/ 13 January 2006

Dangerous Liaisons down under

In the usual course of a day, there is very little about Graeme Smith to remind one of Uma Thurman or Michelle Pfeiffer. Smith is somewhat taller than both women, and is no doubt much more comfortable against short-pitched fast bowling. And yet this week the three seem indistinguishable.

But first a reverse. Last week, this page congratulated South Africa on a well deserved draw at Sydney, and a bracing 1-0 series loss that seemed less a defeat than a heartening escape. That article was written at stumps on the fourth day of the final Test, back when the Earth still revolved around the sun and bears crapped in the woods. It was written from a position of common sense, and assumed that the actions of the South African skipper and coach would be launched from a similar position. But, as another unhinged captain said, to his mutinying crew aboard the USS Caine, you can’t assume a goddamn thing.

Plenty has been written about Smith’s second declaration, and so one need not reiterate the details of the most stupid cricketing acts in recent times. But, all those critics who rightly bewailed a staggering abdication of sanity focused on a sporting loss, a strategic defeat. Few mentioned the most obvious and painful effect of that pointless surrender: cringing, skin-crawling embarrassment.

And so back to Uma and Michelle. In Dangerous Liaisons, the fiendish Vicomte de Valmont has his way with both as only an 18th Century cad knows how.

Ricky Ponting is no John Malkovich, and heaven knows Shane Warne is no Glenn Close, but nonetheless this week Smith emerged looking like a naive debutante, flattered and patronised by a devilish French noble, lured into believing that she was loved, only to wake up roughly deflowered and pathetically alone. Shaun Pollock’s brain-fart over run-rates in the 2003 World Cup was embarrassing for its dimness. Smith’s declaration was infinitely more excruciating, because it seems to have been motivated by sloppy romanticism.

Mickey Arthur said the team wanted to ”express” itself through its cricket. Oh, for God’s sake, pull yourself together, man! We are South Africans. Our cricket is intrinsically defensive. At its best, it is grandly dour. At its worst, it is paranoid and prone to spontaneous combustion. Certainly, these are traits that should be challenged, and surely they will be, as more black cricketers bring their emotional backgrounds to bear on the white game. But to suddenly decide to play Australian cricket without a strike bowler, with the home team famous for only two things — batting fast and winning Tests — was simply moronic.

Where a thumping draw would have opened up the return series in South Africa rather nicely, suddenly we are the dunces again, the choking Japies who bumble about with our thick necks and fragile tempers. We have allowed ourselves to be suckered: by the Australian media, who managed to make our batsmen feel embarrassed or uneasy about their scoring rate, and by Ponting, who persuaded our bowlers they would be unplayable on a nightmare final day pitch.

Some have defended Smith with a dissentient platitude, arguing that he found himself ”on the wrong side of the result”. Had South Africa won, they insisted, we might now be hailing Smith as a world-beating strategist and leader of men.
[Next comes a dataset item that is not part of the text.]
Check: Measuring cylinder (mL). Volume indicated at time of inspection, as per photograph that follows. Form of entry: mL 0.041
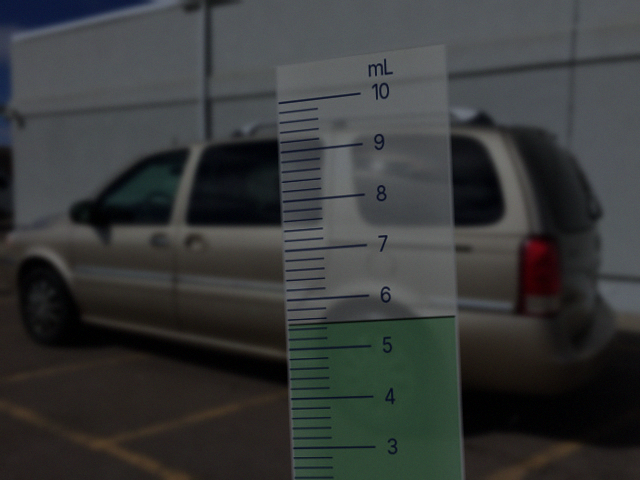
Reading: mL 5.5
Yes sir, had they made 80 more runs before declaring, and had no rain delays, and fielded two genuinely quick bowlers instead of three hard-working medium-pacers, and possessed a wrist-spinner with an average of 22 who could turn it both ways, and had Ponting been struggling for runs instead of channelling them directly from the pagan god of brutal batting, we would have whupped those Aussies for sure. Nitwits.
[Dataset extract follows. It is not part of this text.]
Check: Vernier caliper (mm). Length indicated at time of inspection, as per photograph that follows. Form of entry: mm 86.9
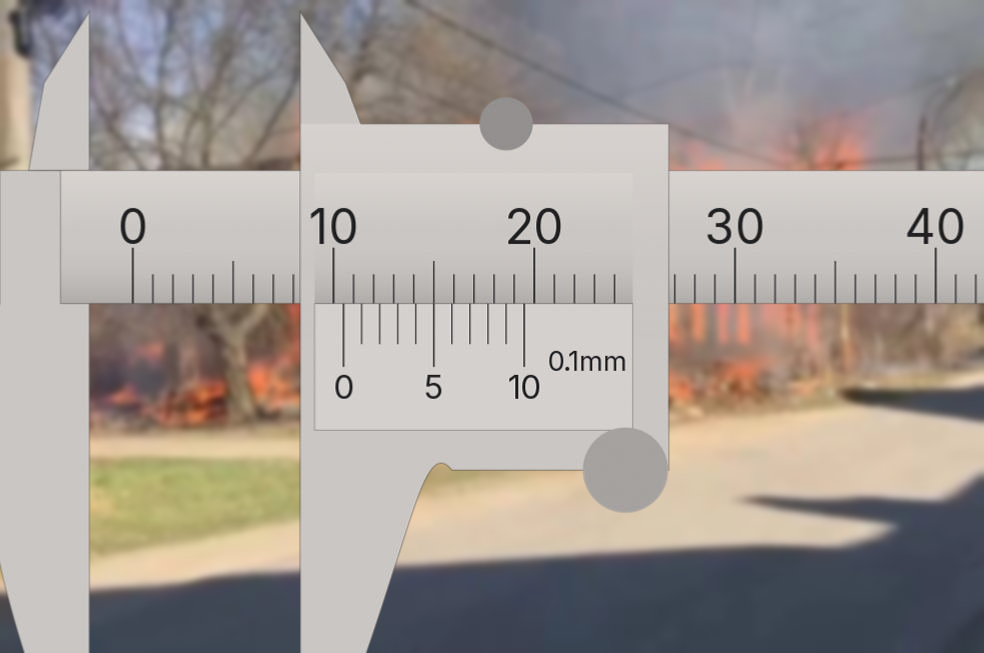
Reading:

The greatest victim of the declaration and the subsequent justifications has been Jacques Kallis. Having batted with his back to the wall in a series in which South Africa scored 20% fewer runs than Australia, he now finds himself pilloried by the mob for ”being selfish” and ”batting too slowly”. What extraordinarily short memories we have.

Certainly Kallis’s batting can be frustrating to watch, especially for those who have seen him attack at will against decent bowling. Perhaps it cost us victory at Sydney. Perhaps it warded off an even heavier defeat. One can’t say. But what one can say, categorically and with a decade of empirical evidence to back one up, is that without Kallis’ selfish, slow batting, South African cricket would be decidedly runty.

The numbers are simple. In order to survive in Test cricket, a team needs to make at least 300 every time it bats. Anything less leaves it exposed and endangered. To scrape shaky par, the openers need to reach 60 and the second wicket can go down only with the score on 90. And yet, for the first six years of Kallis’s career, South Africa averaged 30/1 and 68/2. In other words, his walk out to the middle would signal a crisis, heightened by the very real prospect of a score of 30/2 or 70/3 if he didn’t bat slowly and selfishly.

Of course, the odd drive over extra cover wouldn’t go amiss when the team is on 500/3; but if Kallis is guilty of anything, it is of inflexible consistency. And if the choice is between a guaranteed 50 runs, made off 90 or 150 deliveries, and a flashy 45 every second innings, I know which one I’d take. One day we’ll play like Australians, and there won’t be room for Kallis’s batting; but until then, there’s not much of a future without it.